== Directions for this task ==
Gather every line from the two blocks below that contains the word "series", and copy each one in full.

*** Opening Source material ***

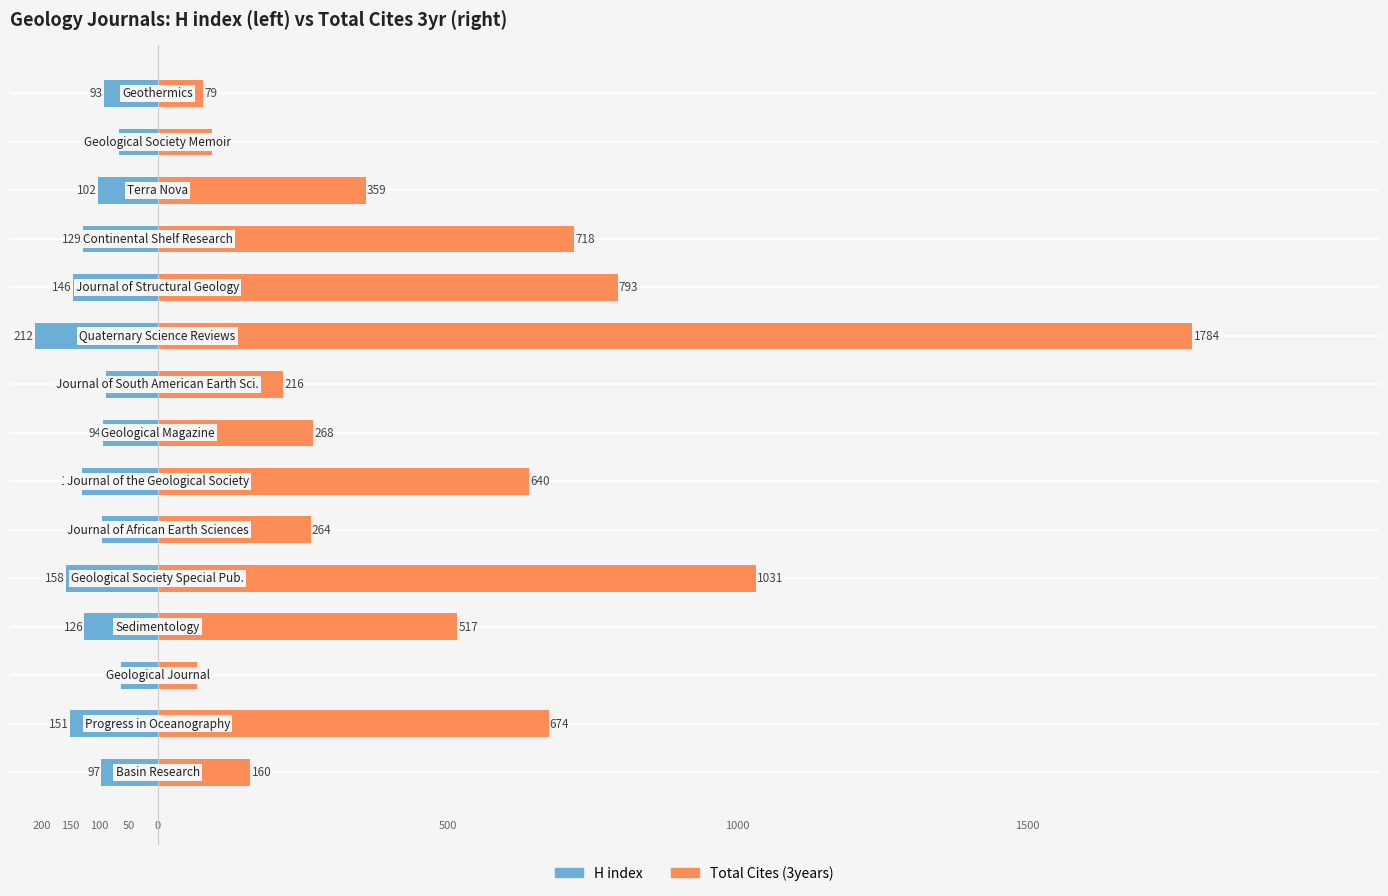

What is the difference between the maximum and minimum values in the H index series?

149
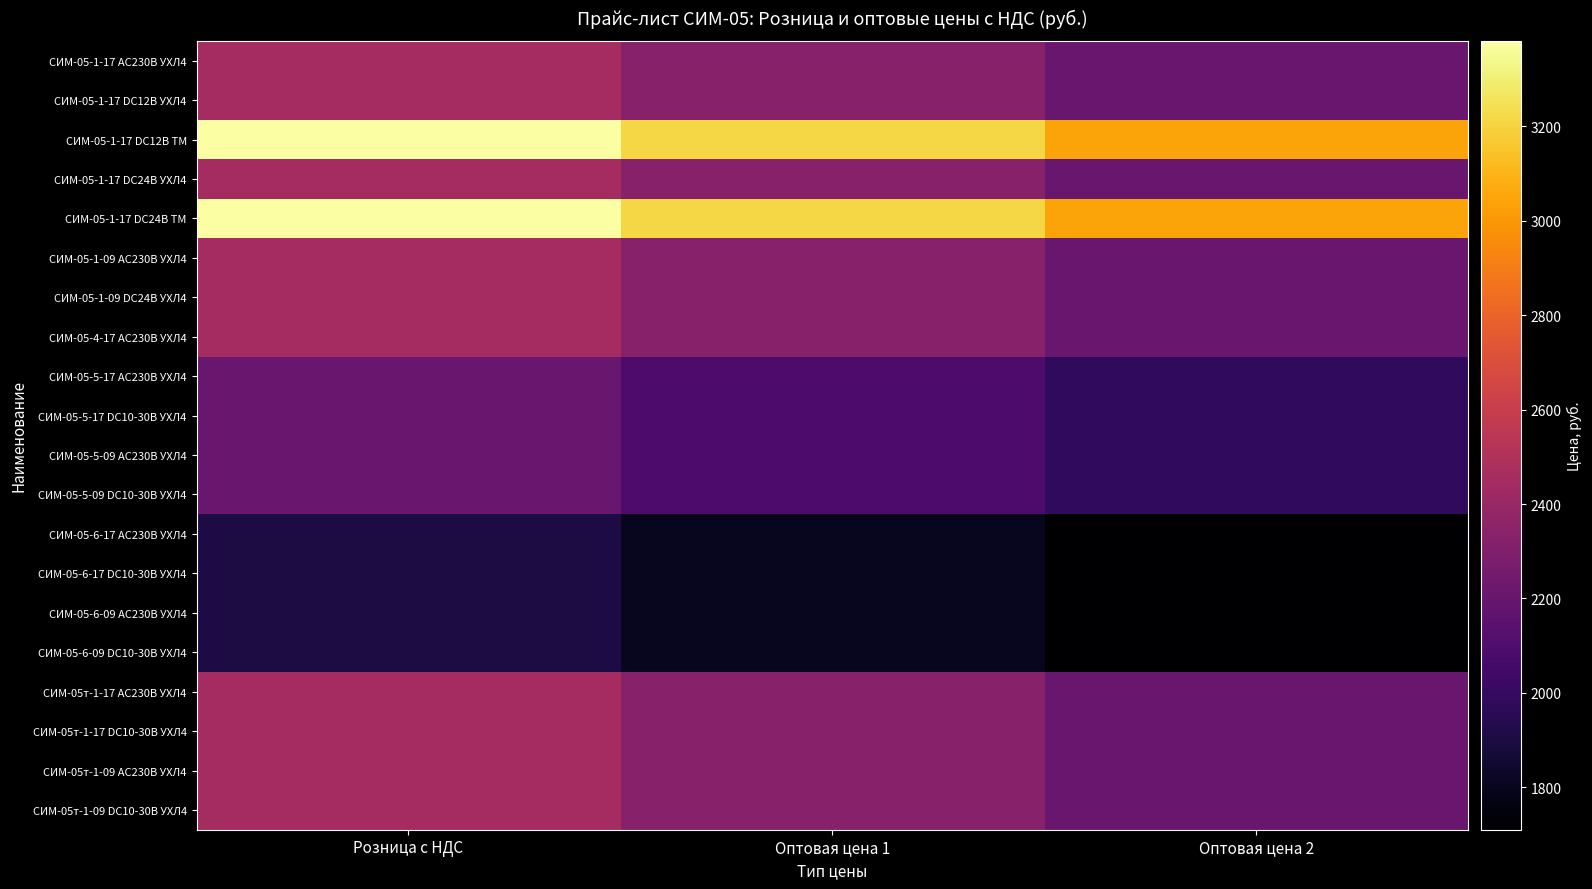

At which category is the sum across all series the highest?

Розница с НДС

*** Closing Source material ***
*** Opening Source material ***

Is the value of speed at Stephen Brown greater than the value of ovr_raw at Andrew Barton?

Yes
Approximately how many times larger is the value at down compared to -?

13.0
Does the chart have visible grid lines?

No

*** Closing Source material ***

== Written reply ==
What is the difference between the maximum and minimum values in the H index series?
At which category is the sum across all series the highest?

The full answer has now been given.